▸ WORK REQUEST: Reproduce without any pictures the lines from the one that contains "pinky mcp: (294, 279)" through the end of the records, exactly as written.

Stored items from a collection

= = = = =

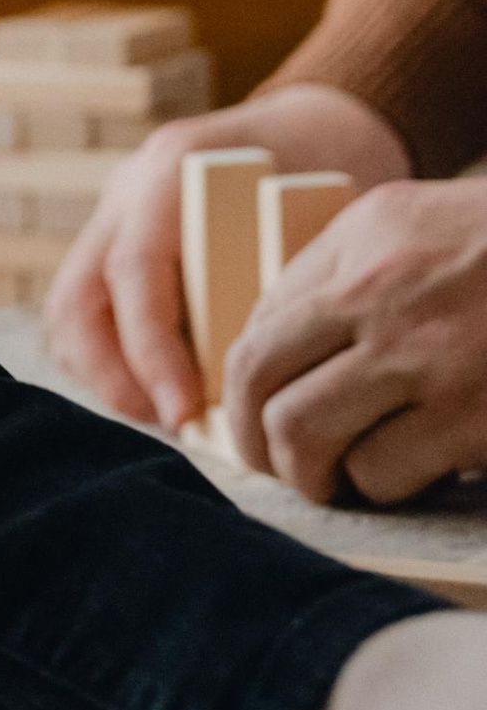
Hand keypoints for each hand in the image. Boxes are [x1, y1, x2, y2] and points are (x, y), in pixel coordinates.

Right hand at [42, 82, 406, 430]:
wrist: (316, 122)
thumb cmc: (329, 166)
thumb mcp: (322, 209)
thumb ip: (286, 276)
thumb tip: (265, 374)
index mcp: (172, 170)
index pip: (134, 271)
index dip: (151, 351)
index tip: (185, 412)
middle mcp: (127, 189)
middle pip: (77, 298)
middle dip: (113, 377)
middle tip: (169, 422)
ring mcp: (112, 212)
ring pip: (70, 310)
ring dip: (107, 374)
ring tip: (168, 413)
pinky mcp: (113, 240)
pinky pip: (86, 311)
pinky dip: (110, 359)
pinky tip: (161, 390)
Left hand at [225, 181, 486, 504]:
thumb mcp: (412, 223)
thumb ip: (339, 269)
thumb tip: (275, 342)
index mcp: (362, 244)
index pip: (256, 329)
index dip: (244, 392)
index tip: (255, 423)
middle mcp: (380, 295)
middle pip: (259, 386)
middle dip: (258, 444)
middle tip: (283, 470)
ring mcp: (426, 359)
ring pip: (307, 437)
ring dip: (316, 474)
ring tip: (344, 481)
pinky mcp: (470, 418)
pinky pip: (384, 472)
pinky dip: (386, 486)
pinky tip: (415, 475)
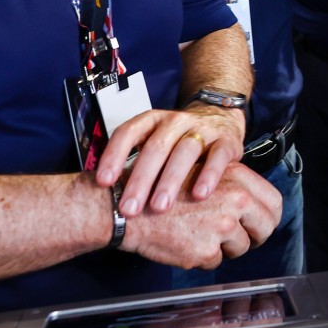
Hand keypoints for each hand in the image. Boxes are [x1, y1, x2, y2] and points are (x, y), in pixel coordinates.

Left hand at [95, 105, 246, 215]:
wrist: (220, 118)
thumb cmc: (178, 141)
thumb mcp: (154, 143)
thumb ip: (134, 163)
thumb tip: (101, 195)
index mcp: (152, 121)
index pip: (128, 132)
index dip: (114, 156)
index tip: (103, 182)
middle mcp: (175, 121)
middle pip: (155, 146)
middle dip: (140, 179)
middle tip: (129, 209)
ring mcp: (202, 129)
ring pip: (185, 150)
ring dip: (171, 180)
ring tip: (160, 207)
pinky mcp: (227, 141)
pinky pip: (218, 156)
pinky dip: (209, 175)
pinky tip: (199, 195)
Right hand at [120, 162, 281, 268]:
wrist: (129, 206)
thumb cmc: (163, 187)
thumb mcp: (204, 171)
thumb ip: (233, 184)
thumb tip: (255, 202)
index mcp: (238, 178)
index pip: (274, 202)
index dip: (268, 216)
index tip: (260, 223)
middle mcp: (236, 200)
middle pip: (267, 227)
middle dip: (256, 236)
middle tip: (241, 238)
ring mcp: (222, 227)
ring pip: (242, 247)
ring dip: (226, 247)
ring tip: (202, 234)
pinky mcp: (206, 250)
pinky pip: (216, 261)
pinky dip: (203, 257)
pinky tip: (186, 242)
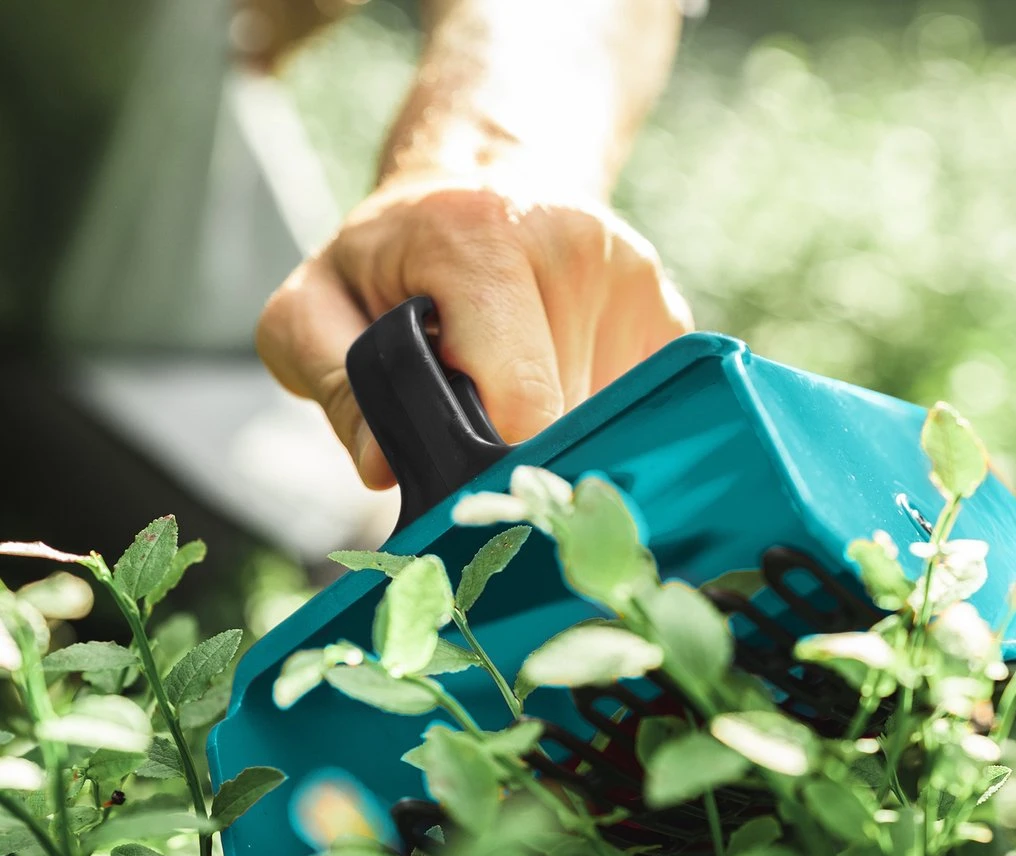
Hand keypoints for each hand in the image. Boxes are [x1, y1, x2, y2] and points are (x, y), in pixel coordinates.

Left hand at [255, 170, 692, 489]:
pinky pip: (634, 404)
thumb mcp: (318, 306)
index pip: (520, 402)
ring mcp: (630, 275)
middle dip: (517, 445)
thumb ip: (335, 385)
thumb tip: (384, 466)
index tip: (467, 478)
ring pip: (603, 419)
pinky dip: (591, 414)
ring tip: (508, 387)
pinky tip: (552, 377)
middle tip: (474, 418)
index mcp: (479, 236)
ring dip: (555, 429)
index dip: (493, 460)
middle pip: (563, 418)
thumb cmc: (392, 260)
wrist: (478, 182)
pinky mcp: (664, 306)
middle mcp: (571, 244)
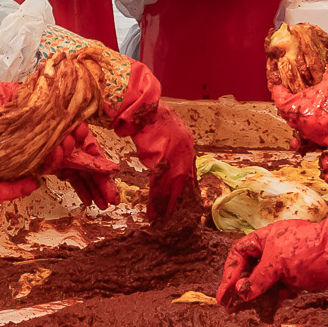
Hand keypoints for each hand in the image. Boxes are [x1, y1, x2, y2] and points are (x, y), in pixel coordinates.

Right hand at [128, 106, 200, 228]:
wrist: (139, 104)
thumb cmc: (146, 119)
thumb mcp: (162, 136)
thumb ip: (166, 152)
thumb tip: (163, 166)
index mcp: (186, 144)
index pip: (188, 174)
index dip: (185, 192)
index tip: (183, 207)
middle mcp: (185, 150)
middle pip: (184, 184)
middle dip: (180, 204)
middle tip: (177, 221)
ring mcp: (175, 153)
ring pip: (174, 188)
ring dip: (168, 206)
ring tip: (164, 222)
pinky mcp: (162, 157)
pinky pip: (161, 185)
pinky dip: (158, 201)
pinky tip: (155, 213)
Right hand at [214, 191, 327, 307]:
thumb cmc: (306, 249)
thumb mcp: (276, 263)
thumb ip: (257, 279)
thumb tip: (242, 293)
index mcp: (263, 239)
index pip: (239, 254)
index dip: (230, 273)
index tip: (225, 292)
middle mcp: (271, 251)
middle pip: (248, 269)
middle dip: (238, 287)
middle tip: (228, 306)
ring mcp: (283, 265)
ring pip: (261, 282)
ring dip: (252, 297)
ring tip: (241, 312)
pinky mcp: (294, 279)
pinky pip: (276, 291)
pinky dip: (270, 301)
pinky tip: (264, 312)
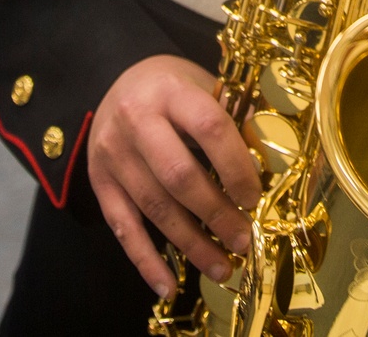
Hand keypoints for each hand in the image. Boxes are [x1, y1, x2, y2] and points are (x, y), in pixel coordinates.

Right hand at [88, 55, 261, 298]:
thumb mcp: (201, 85)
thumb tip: (268, 159)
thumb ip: (232, 117)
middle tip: (243, 239)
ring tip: (222, 267)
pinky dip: (145, 260)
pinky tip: (167, 285)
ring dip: (191, 243)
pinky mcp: (99, 181)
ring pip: (154, 207)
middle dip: (215, 213)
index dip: (235, 165)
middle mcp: (136, 120)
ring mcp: (113, 153)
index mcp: (170, 91)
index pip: (209, 126)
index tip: (254, 196)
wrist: (118, 81)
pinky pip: (122, 227)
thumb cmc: (171, 88)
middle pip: (178, 174)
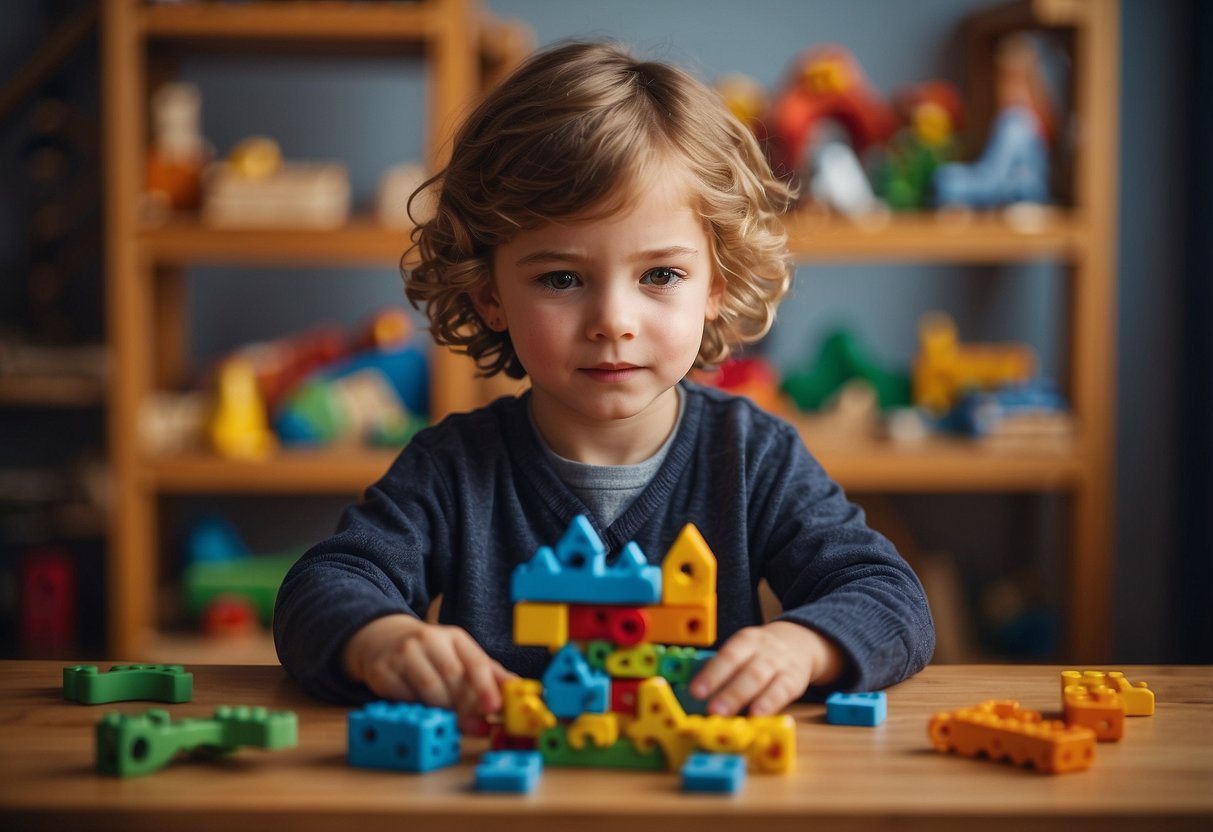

= = = = =

▸ TASK RESULT:
pinky mcp: (294, 279)
pinky pip: (276, 291)
pinky dip: (270, 301)
pinky tip: (264, 312)
Hand keypoints for each hand in the image. Boxes are [x1, y1, x2, y2] and points are (x, y), in pixel coordinates.

Right hand at [88, 55, 261, 298]:
thumb mcp: (201, 85)
thumb tip: (268, 159)
thumb ip: (232, 117)
middle tip: (243, 239)
ring tip: (222, 267)
pinky dip: (145, 260)
pinky tip: (167, 285)
ring dip: (191, 243)
pinky mcp: (99, 181)
ring pip: (154, 207)
middle dip: (215, 213)
index dip: (235, 165)
middle mcp: (136, 120)
ring mcp: (113, 153)
index mcp: (170, 91)
index pip: (209, 126)
index tip: (254, 196)
wrist: (118, 81)
pinky pip: (122, 227)
thumb cmc: (171, 88)
middle pip: (178, 174)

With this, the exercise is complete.